While the big three – Rio, BHP Billiton and Xstrata – have already signed off on the deal, the tax is still facing bitter opposition from smaller mining companies.

But Ferguson told conference delegates he believes the matter has been largely settled, with only the details to be thrashed out over the coming months.

“I actually think to a large extent the question of the mining tax has fallen to the ground to some extent.
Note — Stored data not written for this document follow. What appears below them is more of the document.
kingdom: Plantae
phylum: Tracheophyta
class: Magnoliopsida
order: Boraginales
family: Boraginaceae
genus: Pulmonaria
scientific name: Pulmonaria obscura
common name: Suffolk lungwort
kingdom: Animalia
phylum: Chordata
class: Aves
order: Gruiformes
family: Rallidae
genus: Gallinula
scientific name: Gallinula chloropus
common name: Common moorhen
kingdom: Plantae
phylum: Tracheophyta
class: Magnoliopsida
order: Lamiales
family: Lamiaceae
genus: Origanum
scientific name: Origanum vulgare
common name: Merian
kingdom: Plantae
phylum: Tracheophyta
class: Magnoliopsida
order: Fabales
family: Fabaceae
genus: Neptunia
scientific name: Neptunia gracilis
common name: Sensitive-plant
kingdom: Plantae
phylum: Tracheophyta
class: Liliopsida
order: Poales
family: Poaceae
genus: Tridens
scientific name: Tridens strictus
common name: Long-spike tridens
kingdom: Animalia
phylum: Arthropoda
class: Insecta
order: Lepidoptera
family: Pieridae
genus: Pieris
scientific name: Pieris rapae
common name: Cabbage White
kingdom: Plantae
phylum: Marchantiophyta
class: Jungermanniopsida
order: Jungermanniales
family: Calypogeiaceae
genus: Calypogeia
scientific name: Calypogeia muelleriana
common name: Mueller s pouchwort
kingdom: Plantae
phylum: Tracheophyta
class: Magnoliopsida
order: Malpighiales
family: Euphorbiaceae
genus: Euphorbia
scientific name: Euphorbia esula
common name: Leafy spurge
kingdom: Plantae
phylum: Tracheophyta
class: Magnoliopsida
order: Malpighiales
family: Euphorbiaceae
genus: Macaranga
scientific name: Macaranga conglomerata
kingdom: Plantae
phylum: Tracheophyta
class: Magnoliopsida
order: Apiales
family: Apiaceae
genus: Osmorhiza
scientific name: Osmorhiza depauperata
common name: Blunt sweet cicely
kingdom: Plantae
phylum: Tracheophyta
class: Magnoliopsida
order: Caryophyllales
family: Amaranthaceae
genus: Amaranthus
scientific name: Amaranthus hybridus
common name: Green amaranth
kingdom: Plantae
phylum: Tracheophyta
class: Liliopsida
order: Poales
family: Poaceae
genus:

There is a sigh of relief in the industry, there is a balanced outcome, there is a compromise,” he said.

“Just look at the Rio Tinto profits of last week, if I need any evidence about the capacity of industry to pay more.”

Ferguson expects to have wrapped up the ongoing discussions over the details of the tax by Christmas, assuming the current Labor government is re-elected on August 21.

“...I would want the principals and application wrapped up by Christmas, that’s my work plan,” he said.

“The feedback that I am getting is that in the minds of a lot of people, the world has moved on, there was a tough argument about the nature of the tax.

“There is a balanced compromise, people accept the industry should pay more, we are never going to please everyone, but the government had to make a decision.”

Ferguson reiterated the government’s argument that hiking taxes on mining companies would deliver a “fairer” result to the broader Australian community.

“There is a good return to the Australian community in terms of a bigger tax take and, as I just referred to, what was Rio Tinto’s profit last week, a 125% increase wasn’t it. I think that speaks for itself, didn’t it?

“I’ll wait for other major competitors in terms of their balance sheets. Makes very interesting reading,” he said.